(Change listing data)
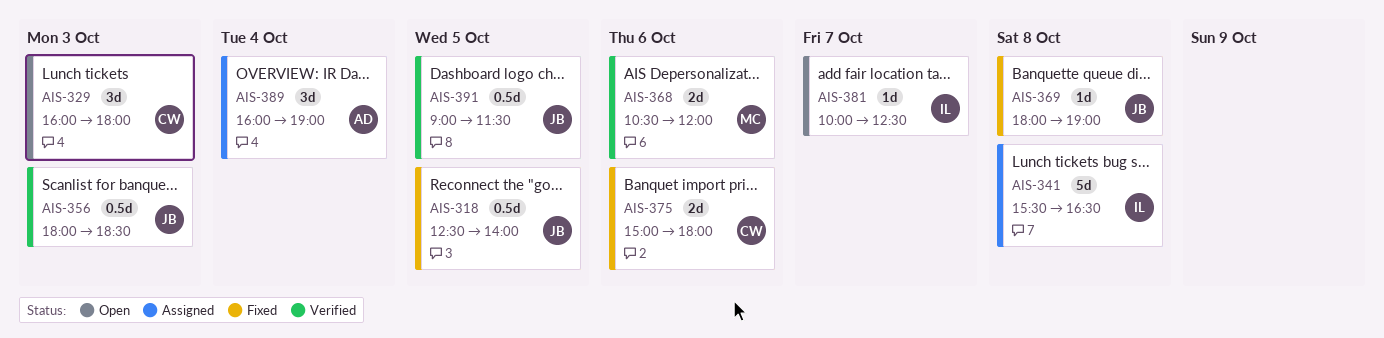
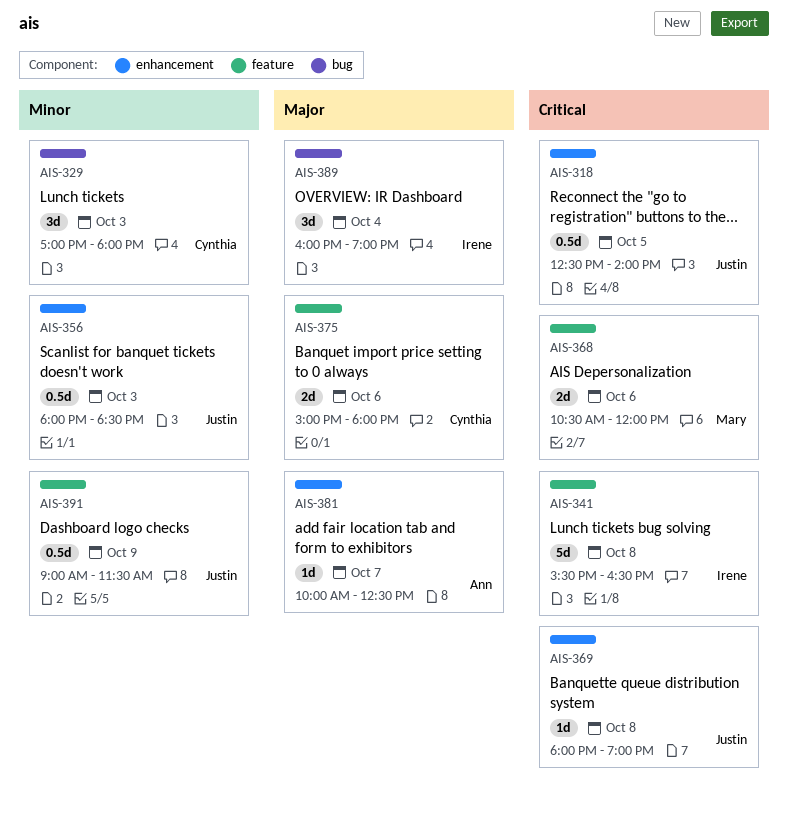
AIS-329, begins: 16:00 -> 17:00
AIS-381, owner: Irene -> Ann
AIS-389, owner: Ann -> Irene
AIS-391, day: Oct 5 -> Oct 9

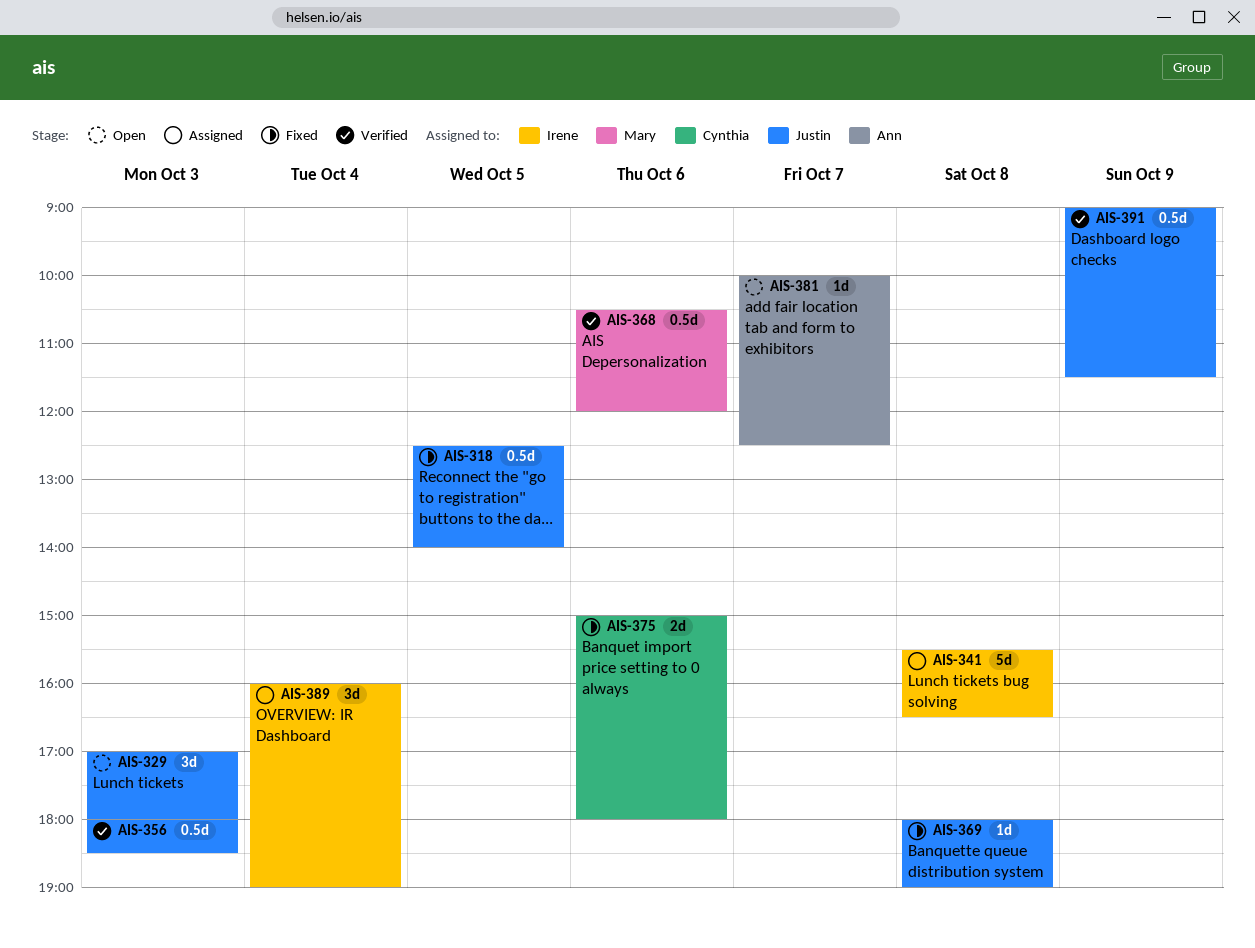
AIS-329, owner: Cynthia -> Justin
AIS-368, estimate: 2d -> 0.5d

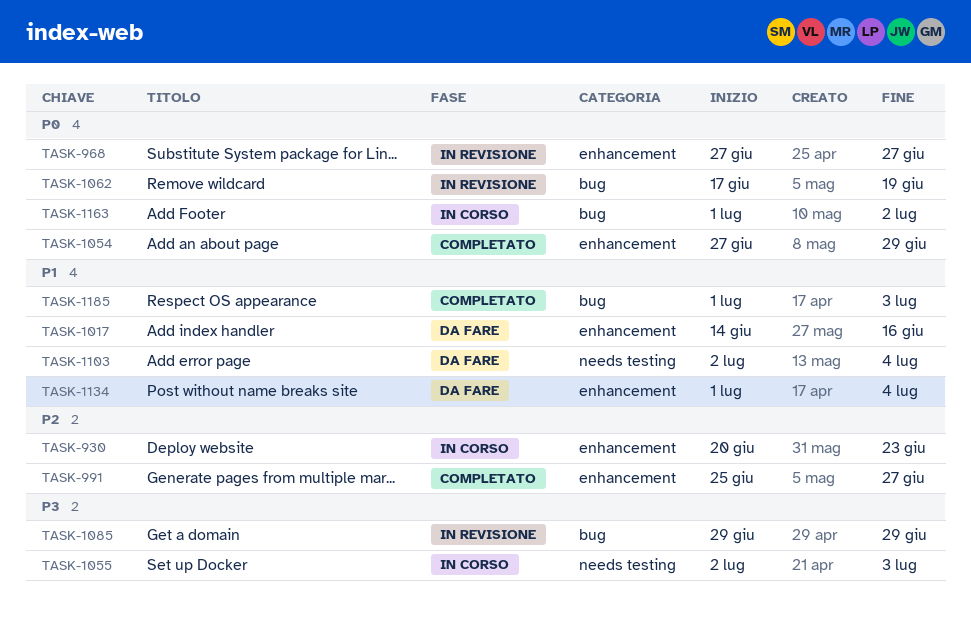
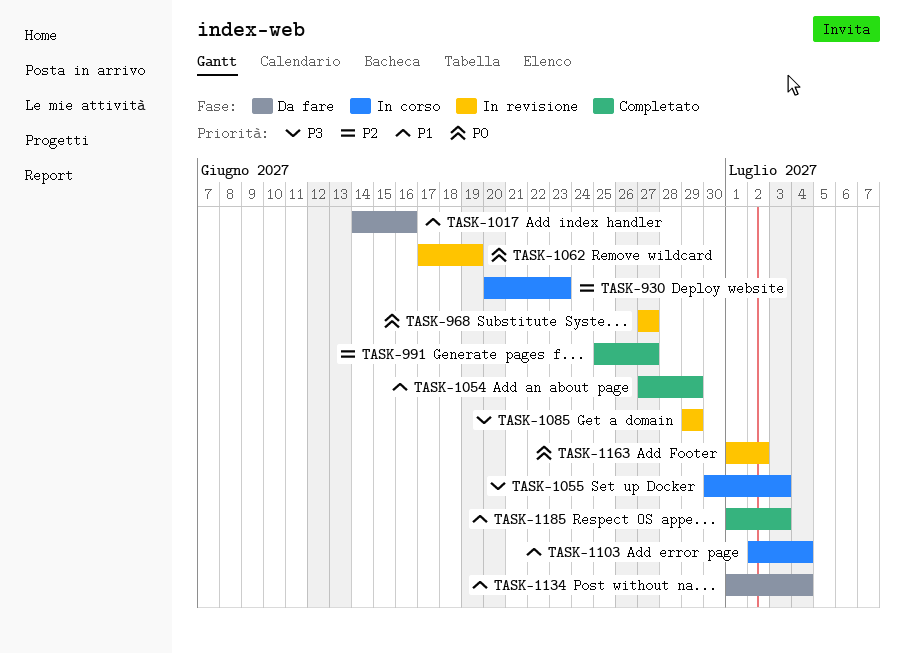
TASK-1054, priority: P0 -> P1
TASK-1055, start: Jul 2 -> Jun 30
TASK-1103, status: Da fare -> In corso
TASK-1163, status: In corso -> In revisione

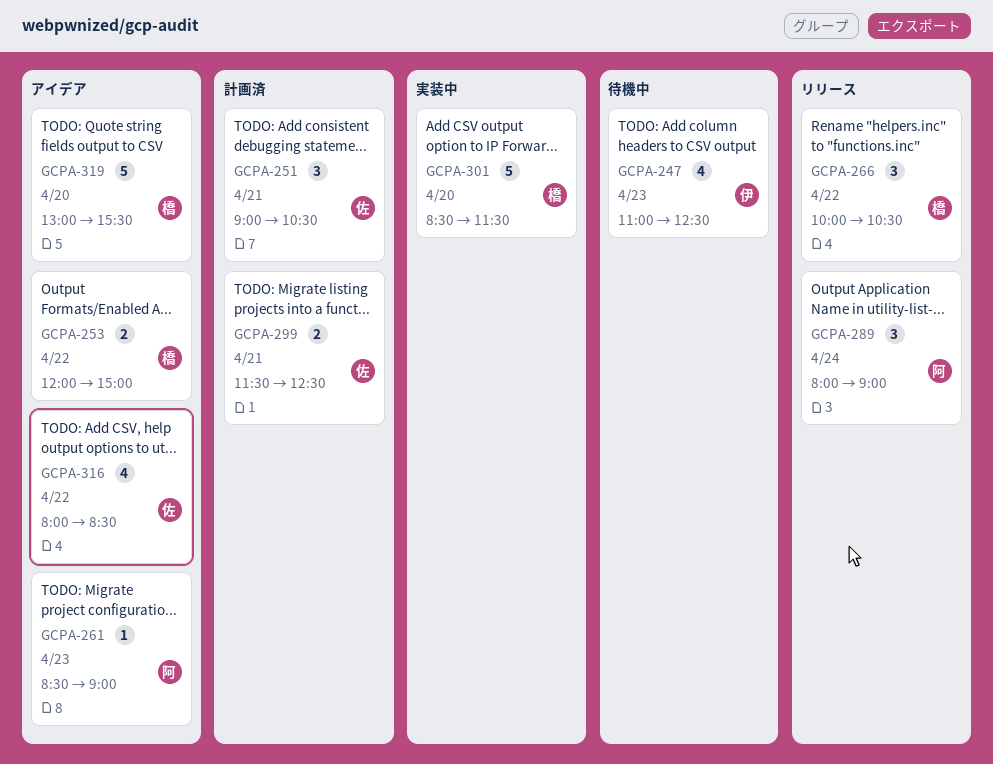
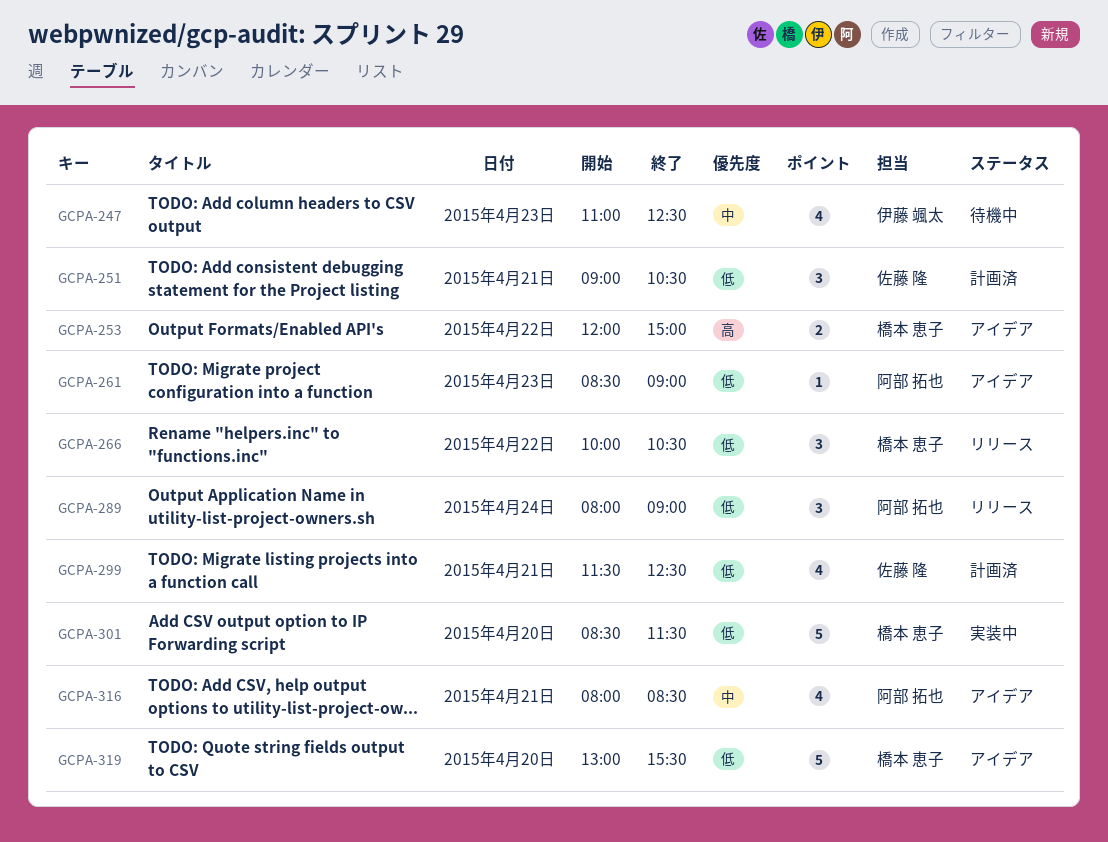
GCPA-299, estimate: 2 -> 4
GCPA-316, owner: 佐藤 隆 -> 阿部 拓也
GCPA-316, day: Apr 22 -> Apr 21

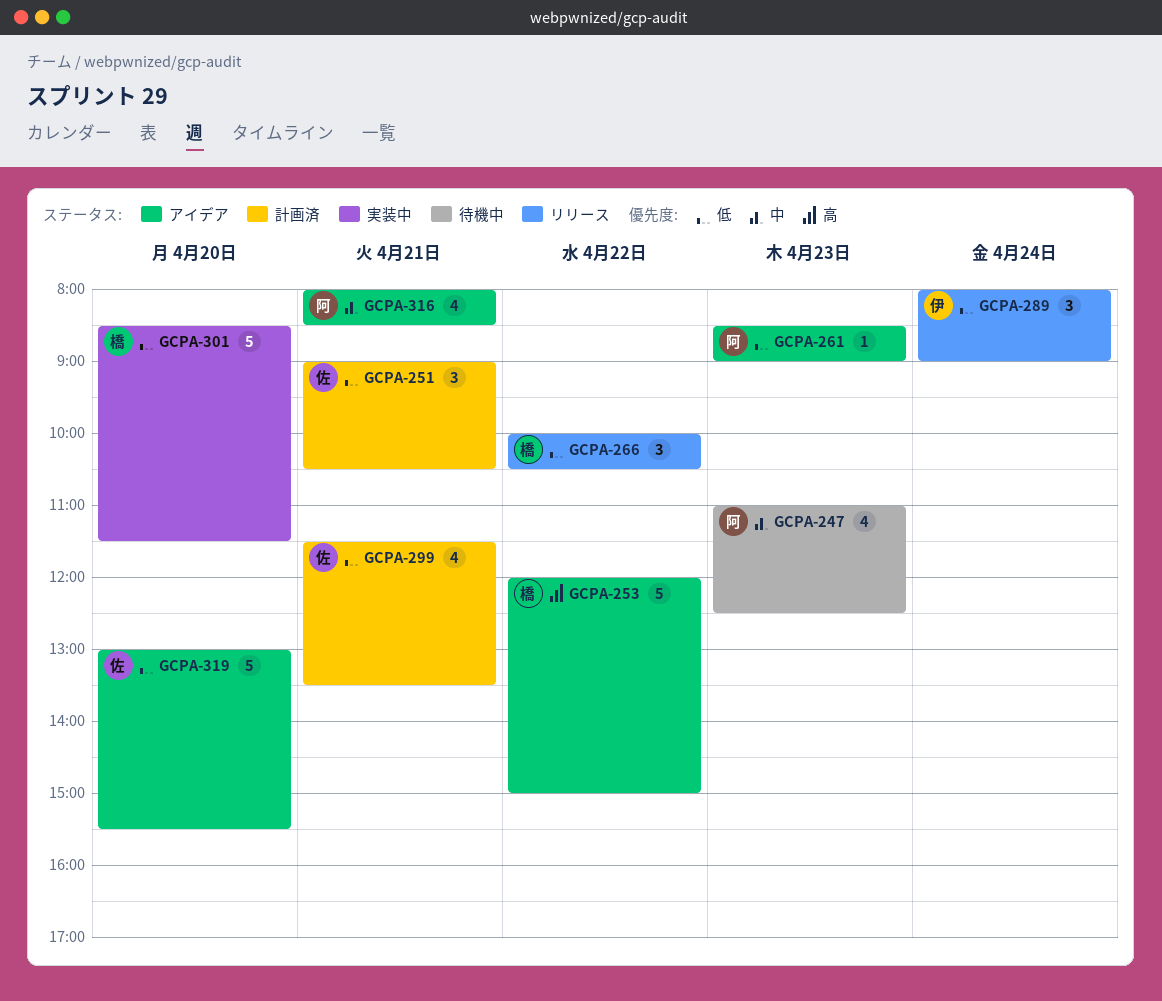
GCPA-247, owner: 伊藤 颯太 -> 阿部 拓也
GCPA-253, estimate: 2 -> 5
GCPA-289, owner: 阿部 拓也 -> 伊藤 颯太
GCPA-299, ends: 12:30 -> 13:30
GCPA-319, owner: 橋本 恵子 -> 佐藤 隆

EXERCISE AIM: Please set down each line of the data above exactly as written, without the pictures.

SOLUTION:
AIS-329, begins: 16:00 -> 17:00
AIS-381, owner: Irene -> Ann
AIS-389, owner: Ann -> Irene
AIS-391, day: Oct 5 -> Oct 9

AIS-329, owner: Cynthia -> Justin
AIS-368, estimate: 2d -> 0.5d

TASK-1054, priority: P0 -> P1
TASK-1055, start: Jul 2 -> Jun 30
TASK-1103, status: Da fare -> In corso
TASK-1163, status: In corso -> In revisione

GCPA-299, estimate: 2 -> 4
GCPA-316, owner: 佐藤 隆 -> 阿部 拓也
GCPA-316, day: Apr 22 -> Apr 21

GCPA-247, owner: 伊藤 颯太 -> 阿部 拓也
GCPA-253, estimate: 2 -> 5
GCPA-289, owner: 阿部 拓也 -> 伊藤 颯太
GCPA-299, ends: 12:30 -> 13:30
GCPA-319, owner: 橋本 恵子 -> 佐藤 隆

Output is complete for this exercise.